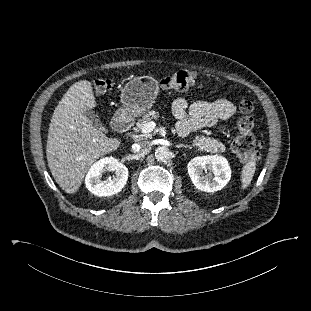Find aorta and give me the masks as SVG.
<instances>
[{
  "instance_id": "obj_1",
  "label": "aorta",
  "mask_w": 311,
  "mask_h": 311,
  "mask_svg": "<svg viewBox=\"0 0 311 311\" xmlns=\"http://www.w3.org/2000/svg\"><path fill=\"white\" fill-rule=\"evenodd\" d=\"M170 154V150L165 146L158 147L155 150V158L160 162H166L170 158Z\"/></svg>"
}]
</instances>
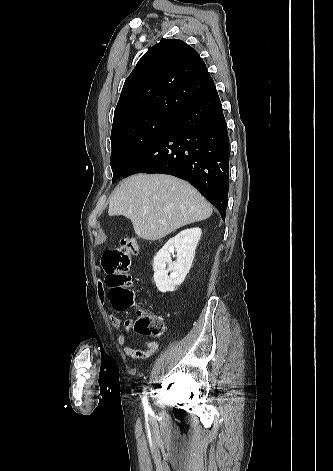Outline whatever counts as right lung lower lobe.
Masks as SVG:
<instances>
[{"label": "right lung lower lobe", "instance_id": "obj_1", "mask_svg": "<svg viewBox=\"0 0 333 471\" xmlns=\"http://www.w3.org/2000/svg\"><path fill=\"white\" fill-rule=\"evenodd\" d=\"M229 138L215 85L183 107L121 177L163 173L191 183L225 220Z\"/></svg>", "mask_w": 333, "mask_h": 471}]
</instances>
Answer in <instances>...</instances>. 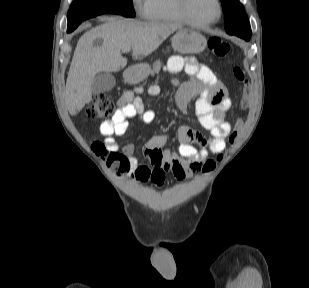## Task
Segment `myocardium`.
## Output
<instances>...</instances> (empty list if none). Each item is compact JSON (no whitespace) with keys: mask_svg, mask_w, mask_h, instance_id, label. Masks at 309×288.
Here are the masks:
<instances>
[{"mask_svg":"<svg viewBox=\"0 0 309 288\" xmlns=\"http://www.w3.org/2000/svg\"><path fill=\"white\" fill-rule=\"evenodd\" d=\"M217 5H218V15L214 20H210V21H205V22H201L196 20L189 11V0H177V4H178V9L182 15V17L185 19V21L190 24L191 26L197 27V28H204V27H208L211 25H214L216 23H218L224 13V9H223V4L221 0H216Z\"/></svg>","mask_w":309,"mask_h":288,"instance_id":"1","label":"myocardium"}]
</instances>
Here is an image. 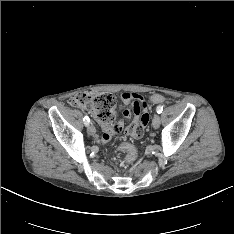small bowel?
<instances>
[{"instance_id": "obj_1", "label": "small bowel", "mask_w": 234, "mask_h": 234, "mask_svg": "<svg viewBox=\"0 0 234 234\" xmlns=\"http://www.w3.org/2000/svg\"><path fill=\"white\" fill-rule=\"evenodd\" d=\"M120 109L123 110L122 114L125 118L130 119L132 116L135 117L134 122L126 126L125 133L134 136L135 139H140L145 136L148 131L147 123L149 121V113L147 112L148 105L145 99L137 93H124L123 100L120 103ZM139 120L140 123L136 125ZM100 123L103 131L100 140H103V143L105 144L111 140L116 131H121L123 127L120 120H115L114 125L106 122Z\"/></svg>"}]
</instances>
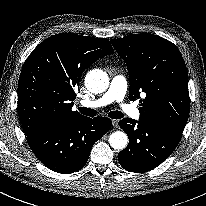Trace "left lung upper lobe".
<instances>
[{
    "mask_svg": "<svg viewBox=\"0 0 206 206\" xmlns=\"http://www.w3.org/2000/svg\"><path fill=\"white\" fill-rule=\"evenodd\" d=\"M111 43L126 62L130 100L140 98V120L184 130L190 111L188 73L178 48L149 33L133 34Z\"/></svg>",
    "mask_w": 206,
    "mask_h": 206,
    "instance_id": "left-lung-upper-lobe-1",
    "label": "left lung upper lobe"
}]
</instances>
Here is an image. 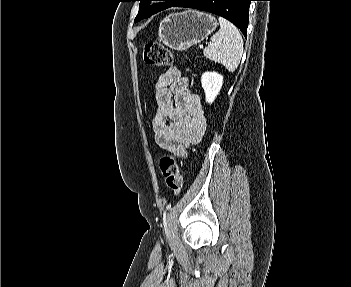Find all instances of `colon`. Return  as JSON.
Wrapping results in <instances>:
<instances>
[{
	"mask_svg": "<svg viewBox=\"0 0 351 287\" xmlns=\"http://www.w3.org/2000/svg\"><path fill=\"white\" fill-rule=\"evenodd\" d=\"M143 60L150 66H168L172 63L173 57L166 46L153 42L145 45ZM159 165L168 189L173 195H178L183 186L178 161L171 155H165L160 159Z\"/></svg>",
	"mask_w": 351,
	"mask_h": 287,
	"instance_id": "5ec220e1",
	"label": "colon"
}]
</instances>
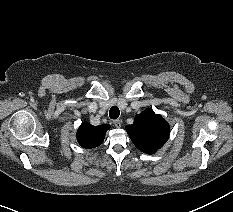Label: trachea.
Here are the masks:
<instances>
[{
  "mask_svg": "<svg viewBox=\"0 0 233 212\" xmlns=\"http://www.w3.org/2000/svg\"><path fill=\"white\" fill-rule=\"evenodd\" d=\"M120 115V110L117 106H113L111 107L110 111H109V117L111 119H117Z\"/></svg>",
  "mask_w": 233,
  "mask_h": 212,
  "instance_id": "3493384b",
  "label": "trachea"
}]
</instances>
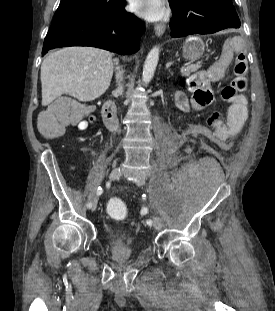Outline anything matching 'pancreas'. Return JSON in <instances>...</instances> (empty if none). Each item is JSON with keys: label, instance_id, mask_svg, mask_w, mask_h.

> [CHALLENGE]:
Can you write out the records word for word, starting at the line that contains "Label: trachea." and ending at the end of the records, with both ends included? Leave the pictures out.

> [RIGHT ANSWER]:
Label: trachea.
Here are the masks:
<instances>
[{
  "mask_svg": "<svg viewBox=\"0 0 233 212\" xmlns=\"http://www.w3.org/2000/svg\"><path fill=\"white\" fill-rule=\"evenodd\" d=\"M120 115V110L117 106H113L111 107L110 111H109V117L111 119H117Z\"/></svg>",
  "mask_w": 233,
  "mask_h": 212,
  "instance_id": "3493384b",
  "label": "trachea"
}]
</instances>
Outline anything matching 'pancreas'. Return JSON in <instances>...</instances> (empty if none). Each item is JSON with keys: label, instance_id, mask_svg, mask_w, mask_h.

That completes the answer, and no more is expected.